Además, pidió repetidamente que no se consuma Tylenol (el nombre que recibe el paracetamol en los Estados Unidos) y que se deje de inyectar a los bebés vacunas contra la hepatitis, dentro de un calendario de vacunaciones infantiles extraordinariamente cargado. También dio la orden de remitir a los hospitales la recomendación de dar a los niños leucovorina, un tipo de ácido fólico, como tratamiento para prevenir o tratar el posible desarrollo de autismo. Kennedy y su equipo de expertos asesores aseguraron que diversos estudios realizados en Norteamérica avalan el uso de ese compuesto análogo de la vitamina B9 (hasta ahora usado casi exclusivamente en enfermos de cáncer) para tratar el autismo.
Esperanza en medio de la soledad
Para las familias que no conocen el autismo ni se han enfrentado nunca a sus devastadoras consecuencias es muy fácil desacreditar a esos pocos hombres que están tratando de luchar contra un monstruo casi desconocido aún.
Para quienes sí lo conocen y se enfrentan a él con las poquísimas armas de las que disponen, Trump, Kennedy y sus científicos afines suponen una luz de esperanza en medio de la negrura de la soledad y de la incomprensión. De un mundo al que no le importa el sufrimiento del prójimo hasta que no es lo bastante fuerte como para poderlo sentir como propio.
Montse y Roberto pusieron a su hijo Sergio todas las vacunas que correspondían en el calendario de vacunaciones de su pediatra. Hoy, tienen muy claro que no se las pondrían. Tienen cero pruebas y cero dudas de que alguna de esas vacunas está en el origen de la discapacidad de su hijo (no por el principio activo, sino por los metales que contienen prácticamente todas). Obviamente, no van a ser los laboratorios que fabrican esas vacunas —con millonarios beneficios anuales— los que investiguen con rigor lo que el presidente de Estados Unidos ha afirmado tan valiente y rotundamente. Las respuestas tendrán que llegar desde otros ámbitos no contaminados por el interés económico.

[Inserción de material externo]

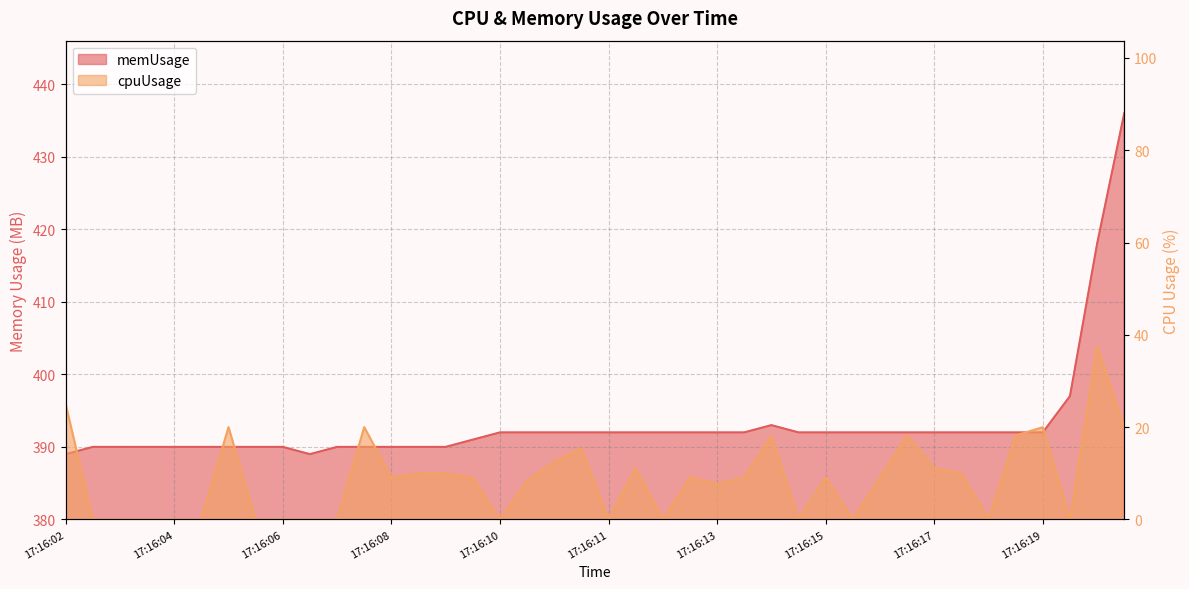

What is the difference between the memUsage values at 17:16:15 and 17:16:07?

2.0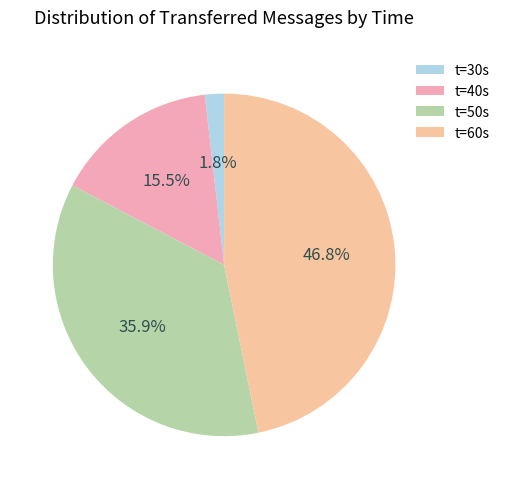

How many slices are in this pie chart?

4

Como ninguna fuerza es más poderosa que el amor, Montse y Roberto seguirán enfrentándose a noches enteras sin dormir, porque Sergio se despierta de madrugada y reclama su compañía. Tampoco las comidas son fáciles, porque la mayoría de sabores y texturas le resultan imposibles de ingerir. No tener lenguaje oral tampoco les facilita las cosas: muchos de los bloqueos del niño se deben precisamente a la frustración de no poder expresar con palabras lo que sienten. ¿Se imaginan a uno de estos críos en manos de crueles compañeros de clase (se puede ser un psicópata con cinco años) que, en el patio de recreo, saben que Sergio no podrá explicar a la profesora ni a sus padres lo que le han hecho o dicho? Uno de cada tres niños con discapacidad intelectual en España sufre acoso escolar, según cifras del sector.
En la vida, se pueden hacer dos cosas ante los problemas graves: buscar soluciones de manera urgente o cruzarse de brazos y lamentar que «no se puede hacer nada». Lo que el sistema propone para «combatir» el autismo es lo segundo. Muchos padres estamos decididos a hacer lo primero. Aunque nos dejemos la vida en ello.